Latest Public Sector News

24.08.17

Apprenticeships in London boroughs soar for sixth year in a row

Apprenticeship numbers created by London boroughs has grown for the sixth year in a row, data published today has revealed.

In a statement from London Councils, the group said that over 2,000 new apprentices were hired by boroughs and their supply chains in 2016-17 – taking the total figure created since 2009 up to more than 11,000.

In particular, efforts to buoy apprenticeships in council supply chains were particularly strong, as in this area it rose by 26% compared with last year.

Cllr Peter John OBE, deputy chair of London Councils and Executive member for Business, Skills and Brexit, commented: “It is fantastic news that London boroughs are continuing to fulfil their role as community leaders by creating opportunities for young Londoners from all backgrounds to apply their talents and begin their careers with local government and their partners here in the capital.

“This data shows that boroughs are excelling at helping businesses in their supply chains recruit more apprentices, but they and other employers could do much more if they were able to make better use of the Apprenticeship Levy,” he continued.

“Our success also demonstrates the impact London government can have working together with business to create new apprenticeship opportunities,” Cllr John stated. “That’s why we’re also calling for any unspent Apprenticeship Levy funds generated in the capital to be devolved to London government.”

London Councils explained that central government is allowing employers to transfer 10% of their apprenticeship levy funding to supply chains from April 2018, although the group added that this is not enough, and that government should increase the proportion they can pass on.

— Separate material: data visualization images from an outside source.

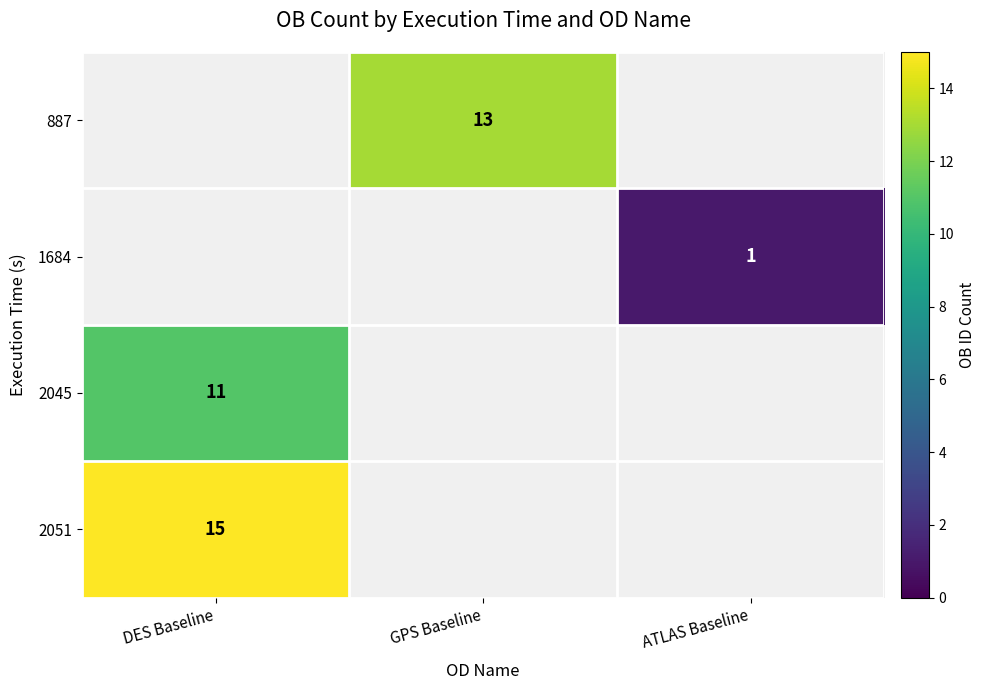

Is the value of 2045 at DES Baseline greater than the value of 887 at GPS Baseline?

No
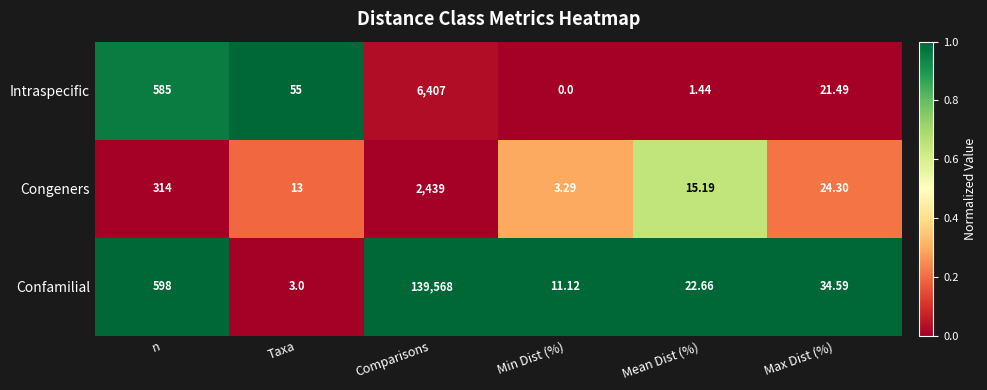

Between Mean Dist (%) and Max Dist (%), which series saw the biggest shift?

Intraspecific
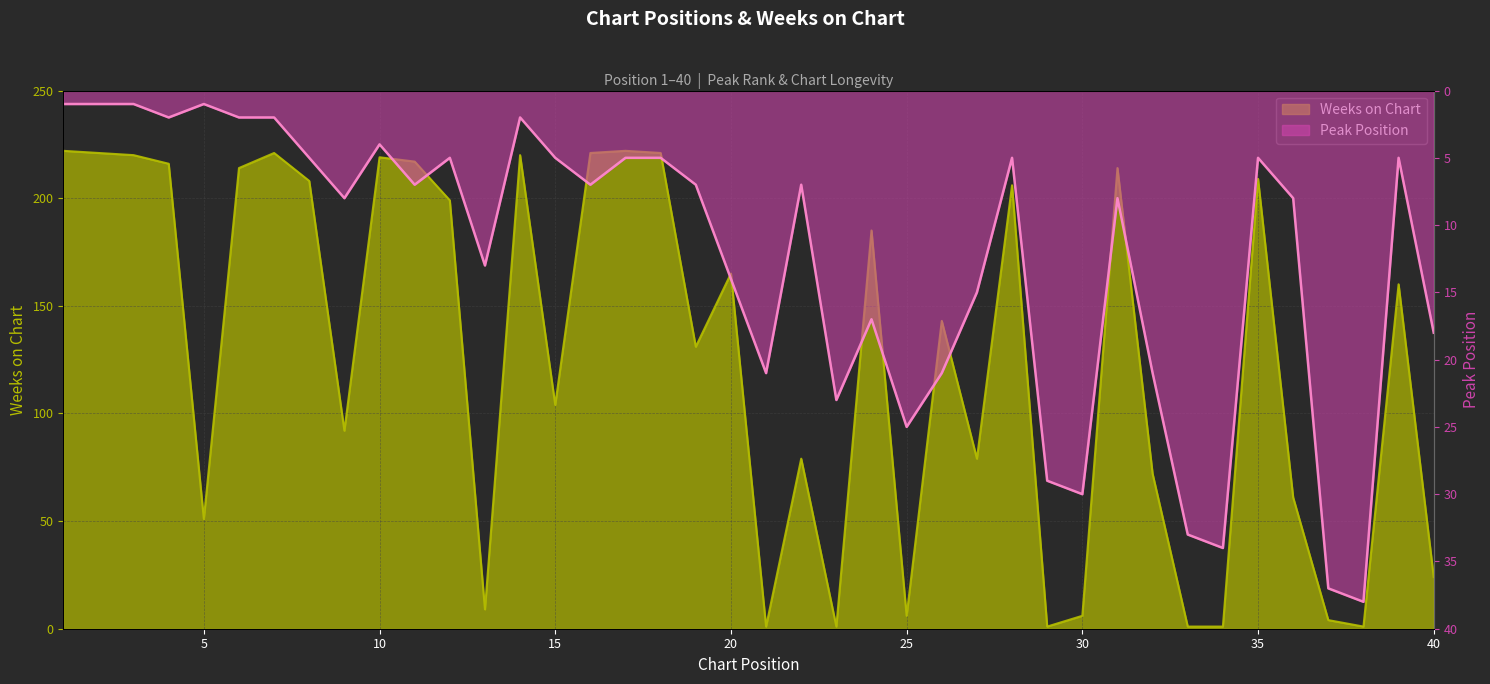

Where is Weeks on Chart nearest to the value 111?

15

It also said that devolving unspent Apprenticeship Levy funds to London government would enable the mayor and the boroughs to increase access to opportunities by underrepresented groups and build capacity with small businesses and identify gaps in apprenticeship standards.

The organisation has also used the new figures to renew its call for a full skills devolution deal to London government, adding that this is the best way to ensure the entire skills system including apprenticeships meet the unique training and employment needs of the capital.